> _TASK PROMPT_
Skip the images and restate every line of the records exactly.

> _ENTRIES SHOWN_
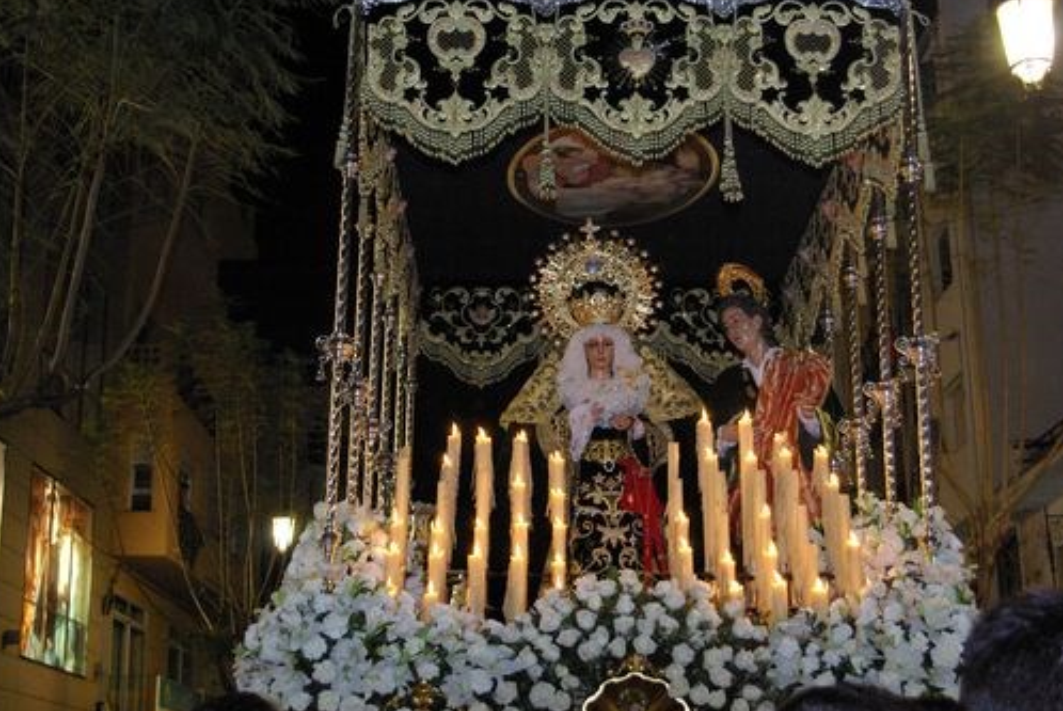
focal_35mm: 54
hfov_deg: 36.8
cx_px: 549
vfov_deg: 25.1
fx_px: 1596
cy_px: 320
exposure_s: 1/45
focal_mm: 28
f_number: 4
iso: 1600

> _TASK SOLUTION_
focal_35mm: 54
hfov_deg: 36.8
cx_px: 549
vfov_deg: 25.1
fx_px: 1596
cy_px: 320
exposure_s: 1/45
focal_mm: 28
f_number: 4
iso: 1600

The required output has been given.